27. The method of claim 26, wherein the equine is a domesticated equine or a wild equine.

28. The method of claim 26 or claim 27, wherein the equine is selected from a horse, a zebra, a mule, and a donkey.

29. The method of any one of claims 26-28, wherein the microbial composition is administered daily for at least 1, 2, 3, 4, 5, 6, 7 days, or longer.

30. The method of any one of claims 26-28, wherein the microbial composition is administered daily for at least 1 week, at least 2 weeks, at least 3 weeks, at least 4 weeks, at least 5 weeks, at least 6 weeks, at least 7 weeks, at least 8 weeks, or longer.

31. The method of any one of claims 26-28, wherein the microbial composition is administered daily for at least 1 month, at least 2 months, at least 3 months, at least 4 months, at least 5 months, at least 6 months, or longer.
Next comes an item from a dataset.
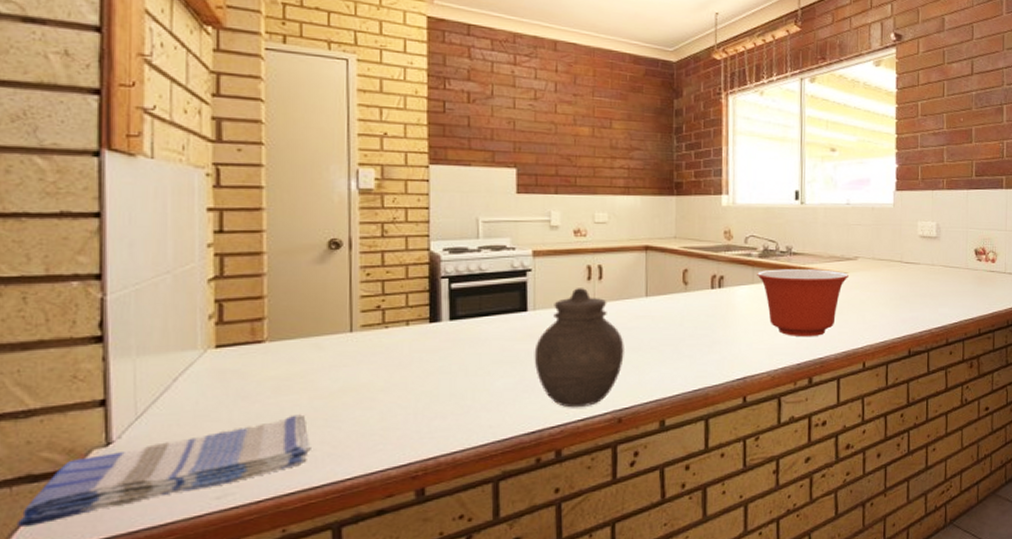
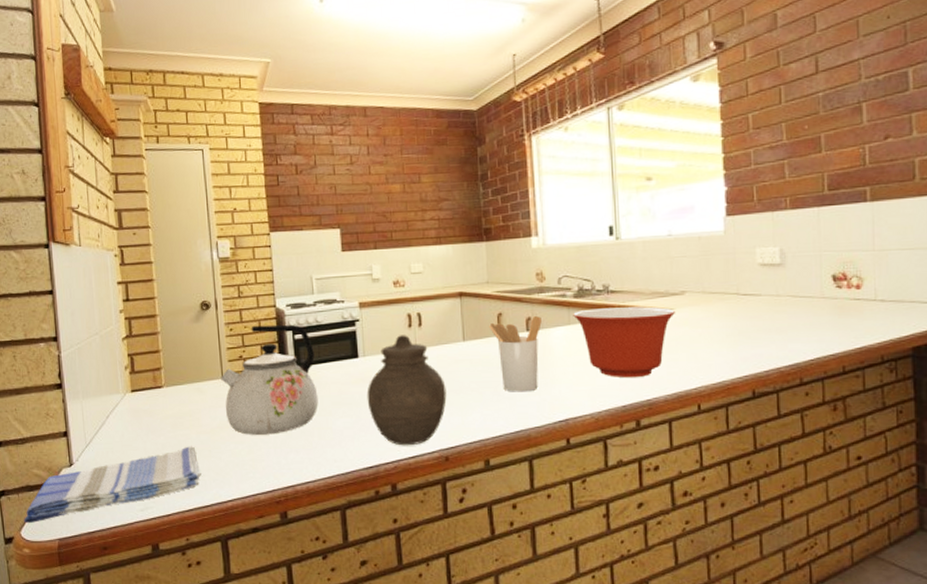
kettle: none [349,270,475,399] -> present [221,324,318,435]
utensil holder: none [674,273,727,350] -> present [489,315,542,392]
32. The method of any one of claims 26-31 , wherein the microbial composition is administered to the equine with an antibiotic, a proton pump inhibitor, and/or food.

33. The method of any one of claims 26-31, wherein the microbial composition is administered to the equine after administration of an antibiotic, a proton pump inhibitor, and/or food.

34. The method of any one of claims 26-33, wherein the administration of the microbial composition reduces one or more symptoms of colic selected from abdominal pain, stomach irritation, rolling, kicking at stomach, distension of GI organs, and decreased eating.

35. The method of any one of claims 26-33, wherein the administration of the microbial composition reduces the frequency of colic episodes in an equine administered the microbial composition compared to an equine that has not been administered the microbial composition.